NEW YORK (Usa) – Nei primi dieci mesi del 2006, l’importazione di caffè torrefatto negli Usa è calato del 2,2% rispetto allo stesso periodo del 2005 fermandosi a 657.893 sacchi.
Cresce in compenso il valore delle importazioni, che sale a 179,91 milioni di dollari, con un incremento del 1,8%.
Il primo fornitore americano rimane il Canada, con il 38,6% del totale.
Il secondo posto è dell’Italia, che ha esportato oltreoceano 61.259 sacchi, per un fatturato di 23,86 milioni di dollari.
Ai minori volumi è corrisposto però un valore nettamente maggiore: il prezzo medio del torrefatto made in Italy è stato infatti di 389,49 dollari/sacco, contro i 283,16 del caffè di produzione canadese.
Alle spalle del nostro paese troviamo il Brasile, con 51.541 sacchi di caffè già torrefatto e un incremento a volume del +35,6%.
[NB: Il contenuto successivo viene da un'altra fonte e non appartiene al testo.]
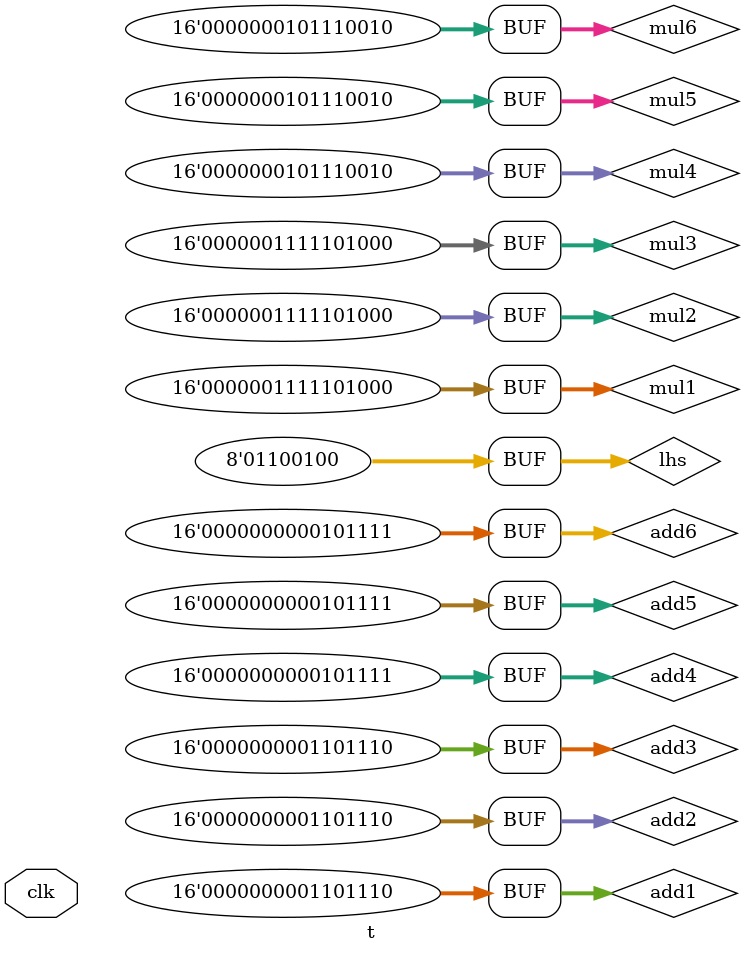
<source format=sv>
module t(
    clk
);
    input clk;

    logic [7:0] lhs = 8'd100;

    wire [15:0] mul1 = lhs * 5'd10;
    wire [15:0] mul2 = lhs * 11'd10;
    wire [15:0] mul3 = lhs * 10;

    wire [15:0] mul4 = 37 * 5'd10;
    wire [15:0] mul5 = 37 * 11'd10;
    wire [15:0] mul6 = 37 * 10;

    wire [15:0] add1 = 16'(lhs + 5'd10);
    wire [15:0] add2 = 16'(lhs + 11'd10);
    wire [15:0] add3 = 16'(lhs + 10);

    wire [15:0] add4 = 16'(37 + 5'd10);
    wire [15:0] add5 = 16'(37 + 11'd10);
    wire [15:0] add6 = 16'(37 + 10);

    always @(posedge clk) begin
        $display("#2, result=%d", lhs * 5'd10);
        $display("#2, result=%d", lhs * 11'd10);
        $display("#3, result=%d", lhs * 10);
        $display("#2, result=%d", lhs + 5'd10);
        $display("#2, result=%d", lhs + 11'd10);
        $display("#3, result=%d", lhs + 10);
    end

endmodule

</source>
Ma all’orizzonte si profila il pericolo della Germania. I torrefattori della Germania, dopo aver dato una sonora lezione ai nostri esportatori e aver iniziato a dilagare anche nei nostri supermercati e ipermercati puntano ora al ricco mercato nordamericano.
Ricordiamo che soltanto tre anni fa l’Italia era il primo esportatore al mondo di caffè senza produrlo. Due anni fa il sorpasso dei produttori tedeschi che ora esportano quattro volte la quantità di torrefatto prodotta in Italia.
Una crescita formidabile aiutata anche da avamposti italiani, come quella torrefazione di Bologna che lavora per il marchio Tchibo.